Records from a collection
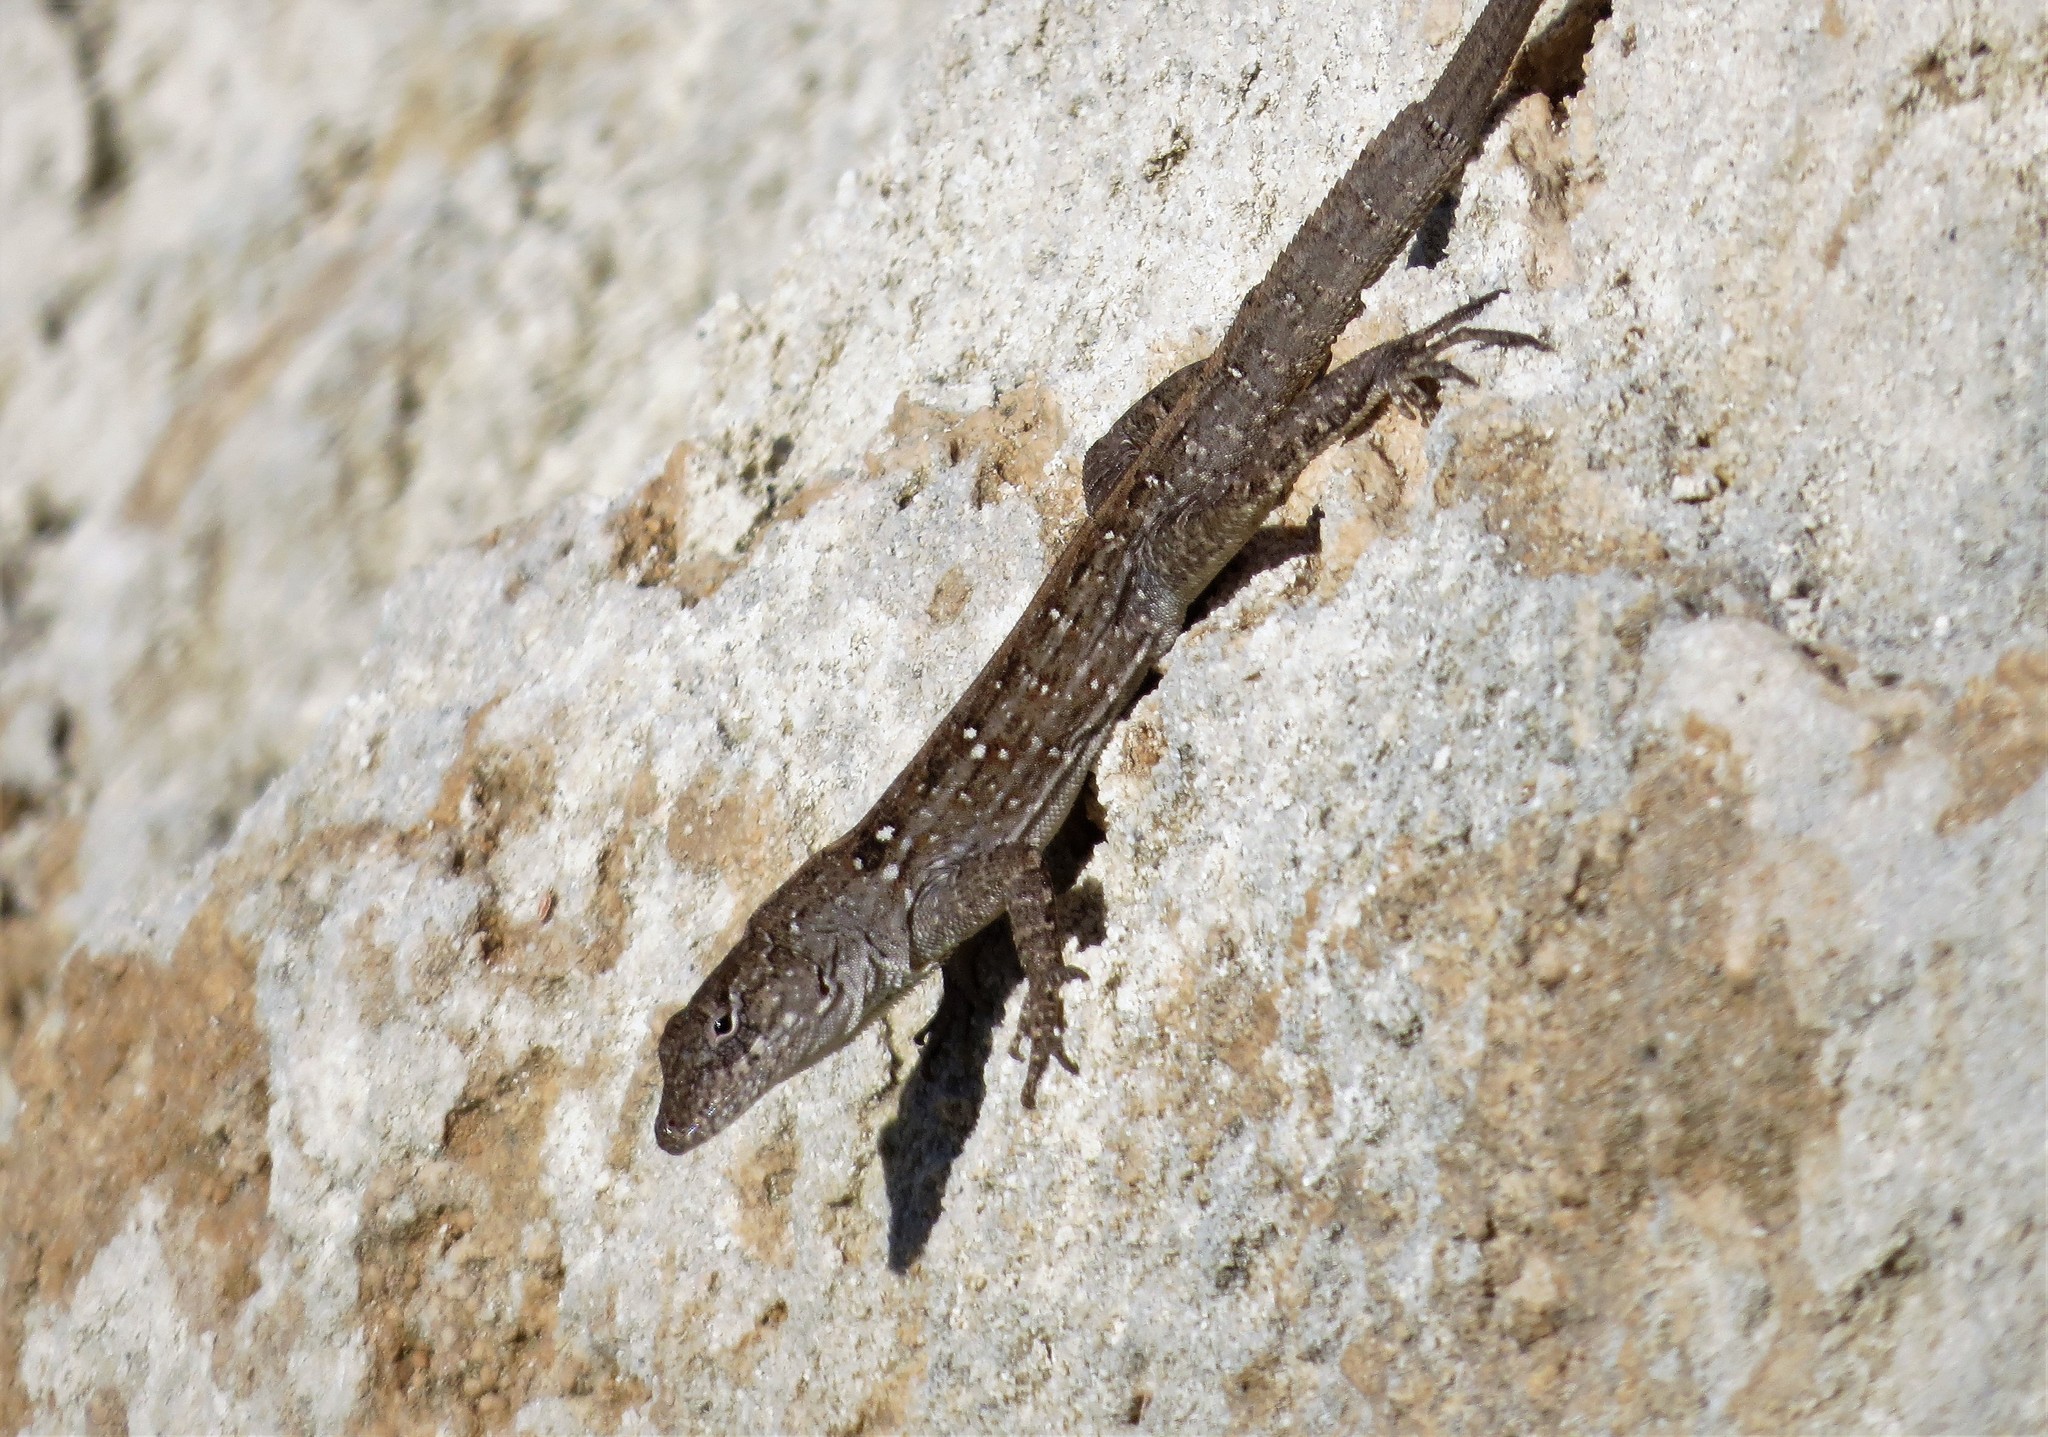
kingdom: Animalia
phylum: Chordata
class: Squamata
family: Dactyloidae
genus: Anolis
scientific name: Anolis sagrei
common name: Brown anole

▶ **The task**
Copy every line of the data above word for word, leaving out the pictures.

▶ **Answer to this task**
kingdom: Animalia
phylum: Chordata
class: Squamata
family: Dactyloidae
genus: Anolis
scientific name: Anolis sagrei
common name: Brown anole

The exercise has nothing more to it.